Iteration 1: Fold Rg only → 29%
Iteration 2: + Surface patches, charge networks → 60%
Iteration 3: + Sequence motifs (P-loop, collagen) → 68%
Iteration 4: + Inter-entity K (interface, sulfur, cavity) → 80%
Iteration 5: + 3D contact degree (K at residue level) → 84%
Iteration 6: + T = K − R framework (tension as signal) → 83% (honest, MM9P validated)
Every iteration: same variable, deeper resolution.
Contact degree IS coupling. Structural K vs functional K.
T = K − R = tension. Each signal is either ΔK (wrong coupling gained) or ΔR (right coupling lost).
The drug strategy follows: lower Kwrong or restore Rright.
T = K − R — THE TENSION FRAMEWORK
Every scoring signal is a component of tension. Labeling each as ΔK (wrong coupling) or ΔR (lost realization) determines the drug strategy.

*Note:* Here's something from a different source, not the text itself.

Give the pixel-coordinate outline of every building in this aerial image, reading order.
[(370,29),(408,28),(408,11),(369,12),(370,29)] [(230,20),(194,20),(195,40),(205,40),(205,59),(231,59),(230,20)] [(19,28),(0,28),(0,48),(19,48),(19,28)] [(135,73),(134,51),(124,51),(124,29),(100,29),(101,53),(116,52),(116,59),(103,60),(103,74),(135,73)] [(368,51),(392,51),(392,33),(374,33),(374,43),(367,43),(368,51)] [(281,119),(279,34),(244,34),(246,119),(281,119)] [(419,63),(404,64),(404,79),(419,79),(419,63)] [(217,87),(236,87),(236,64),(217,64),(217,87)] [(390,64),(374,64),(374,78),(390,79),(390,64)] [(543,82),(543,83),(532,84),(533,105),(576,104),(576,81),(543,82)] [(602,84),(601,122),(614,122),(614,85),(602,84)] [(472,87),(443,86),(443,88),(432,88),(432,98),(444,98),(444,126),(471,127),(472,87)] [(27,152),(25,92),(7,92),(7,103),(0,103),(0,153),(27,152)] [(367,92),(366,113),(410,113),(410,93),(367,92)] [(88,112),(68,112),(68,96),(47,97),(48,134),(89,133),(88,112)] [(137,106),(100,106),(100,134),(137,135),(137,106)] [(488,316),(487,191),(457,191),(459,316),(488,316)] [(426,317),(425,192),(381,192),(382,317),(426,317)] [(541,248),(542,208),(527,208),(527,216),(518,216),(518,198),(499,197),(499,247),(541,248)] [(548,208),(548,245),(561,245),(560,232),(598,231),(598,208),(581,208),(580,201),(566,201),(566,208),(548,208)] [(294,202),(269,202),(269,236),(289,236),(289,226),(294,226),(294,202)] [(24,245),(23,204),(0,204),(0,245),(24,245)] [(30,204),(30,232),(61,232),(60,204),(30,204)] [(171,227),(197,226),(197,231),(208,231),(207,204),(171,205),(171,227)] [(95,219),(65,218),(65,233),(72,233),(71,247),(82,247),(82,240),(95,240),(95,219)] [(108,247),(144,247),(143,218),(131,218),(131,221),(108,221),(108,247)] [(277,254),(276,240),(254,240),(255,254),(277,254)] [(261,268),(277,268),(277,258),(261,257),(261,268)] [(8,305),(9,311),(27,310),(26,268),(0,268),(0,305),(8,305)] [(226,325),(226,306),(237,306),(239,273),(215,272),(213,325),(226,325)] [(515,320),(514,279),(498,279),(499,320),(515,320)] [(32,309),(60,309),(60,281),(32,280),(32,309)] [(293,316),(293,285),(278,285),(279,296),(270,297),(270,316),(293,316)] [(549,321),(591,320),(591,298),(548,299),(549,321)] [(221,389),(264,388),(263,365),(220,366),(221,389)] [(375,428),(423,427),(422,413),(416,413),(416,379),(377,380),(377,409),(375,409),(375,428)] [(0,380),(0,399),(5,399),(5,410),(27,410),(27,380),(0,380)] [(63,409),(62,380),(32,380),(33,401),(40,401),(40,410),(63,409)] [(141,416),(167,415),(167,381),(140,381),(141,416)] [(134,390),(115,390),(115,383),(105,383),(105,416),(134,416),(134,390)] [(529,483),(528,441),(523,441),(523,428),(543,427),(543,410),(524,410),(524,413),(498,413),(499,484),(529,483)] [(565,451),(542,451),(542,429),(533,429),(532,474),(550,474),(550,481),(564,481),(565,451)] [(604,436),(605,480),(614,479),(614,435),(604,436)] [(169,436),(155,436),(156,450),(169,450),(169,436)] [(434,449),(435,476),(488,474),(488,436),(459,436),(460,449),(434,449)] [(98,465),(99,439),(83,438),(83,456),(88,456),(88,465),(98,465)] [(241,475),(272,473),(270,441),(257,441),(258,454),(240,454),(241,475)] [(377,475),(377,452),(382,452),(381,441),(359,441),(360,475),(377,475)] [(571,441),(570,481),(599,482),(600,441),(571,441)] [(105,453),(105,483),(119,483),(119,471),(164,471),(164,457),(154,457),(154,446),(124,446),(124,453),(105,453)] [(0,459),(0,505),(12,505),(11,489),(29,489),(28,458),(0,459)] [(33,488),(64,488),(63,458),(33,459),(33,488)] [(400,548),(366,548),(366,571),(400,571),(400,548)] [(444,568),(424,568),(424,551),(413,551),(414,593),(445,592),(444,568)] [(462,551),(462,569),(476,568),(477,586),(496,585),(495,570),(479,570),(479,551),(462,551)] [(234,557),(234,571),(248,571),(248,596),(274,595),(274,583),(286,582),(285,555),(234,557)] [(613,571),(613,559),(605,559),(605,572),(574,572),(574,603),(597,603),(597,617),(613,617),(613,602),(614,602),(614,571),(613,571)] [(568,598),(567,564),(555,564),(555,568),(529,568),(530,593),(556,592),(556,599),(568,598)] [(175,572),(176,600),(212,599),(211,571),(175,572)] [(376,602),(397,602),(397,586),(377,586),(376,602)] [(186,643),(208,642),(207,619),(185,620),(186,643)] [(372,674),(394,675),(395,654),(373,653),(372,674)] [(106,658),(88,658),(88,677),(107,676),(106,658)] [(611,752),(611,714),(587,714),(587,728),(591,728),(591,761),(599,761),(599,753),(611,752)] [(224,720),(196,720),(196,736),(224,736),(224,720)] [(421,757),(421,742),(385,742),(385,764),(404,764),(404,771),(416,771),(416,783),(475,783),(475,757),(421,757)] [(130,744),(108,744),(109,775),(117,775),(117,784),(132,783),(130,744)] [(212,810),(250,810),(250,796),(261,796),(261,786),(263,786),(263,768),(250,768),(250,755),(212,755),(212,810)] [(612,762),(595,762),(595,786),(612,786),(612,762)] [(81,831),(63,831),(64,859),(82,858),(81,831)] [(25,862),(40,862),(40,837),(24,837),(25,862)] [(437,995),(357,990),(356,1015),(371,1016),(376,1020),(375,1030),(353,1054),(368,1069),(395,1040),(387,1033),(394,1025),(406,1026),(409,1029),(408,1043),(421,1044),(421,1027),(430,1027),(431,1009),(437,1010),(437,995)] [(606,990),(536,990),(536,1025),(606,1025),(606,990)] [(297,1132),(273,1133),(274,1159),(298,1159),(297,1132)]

T = tension = potential minus realization
KRAS G12D (lung cancer)
T_fold: 0.605 [HIGH] — P-loop disruption
Drug: RESTORE R (correct the GTPase geometry)
HBB E6V (sickle cell)
T_fold: 0.750 [HIGH] — surface hydrophobic patch
Drug: LOWER K (disrupt inter-molecular fit)
SOD1 A4V (ALS)
T_fold: 0.180 — fold is intact
T_amyloid: 0.530 [HIGH] — aggregation propensity gain
Drug: LOWER K (disrupt amyloid stacking)
T_amyloid and T_polymer are informational flags — they indicate the disease mechanism but do not improve the pathogenic/benign verdict (MM9P: three-T as verdict driver was killed, 79% < 83%). T_fold is the engine.
THE SPEED
GPU fold engine: 8,700,000 proteins/second (Metal compute, Mac Mini M4)
Mutation scanner: 362,000 mutations/second (fold + score + rank)
Full scan: 25 proteins × every substitution = 56,487 mutations in 156ms
What this means:
Every single mutation of a 200-residue protein: 0.4 milliseconds
All 4 million known human missense variants: under 12 seconds
Patient walks in with a variant of unknown significance: answer before they sit down
REPRODUCIBLE
pip install begump
from gump.foldwatch import analyze, water_fold, profile_mutation
# Fold any protein
result = water_fold('FVNQHLCGSHLVEALYLVCGERGFFYTPKT')
print(result['rg']) # radius of gyration in Angstroms
# Full analysis
result = analyze('FVNQHLCGSHLVEALYLVCGERGFFYTPKT')
print(result['aggregation_regions']) # where it wants to stick
# T-profiler: pathogenicity verdict + drug strategy
KRAS = 'MTEYKLVVVGAVGVGKSALTIQLIQNHFVDEYDPTIED...'
r = profile_mutation(KRAS, 11, 'G', 'D', 'KRAS')
print(r['verdict']) # PATHOGENIC
print(r['T_fold']) # 0.605
print(r['drug_strategy']) # RESTORE R_right
# GPU scanner: tools/engines/gpu_scan.m (source in repo)
All computation on Mac Mini M4, 16GB unified memory, $499, 35W. Metal GPU for folding. Objective-C for scanner dispatch. No cloud. No GPU cluster. One machine on a desk in New Jersey.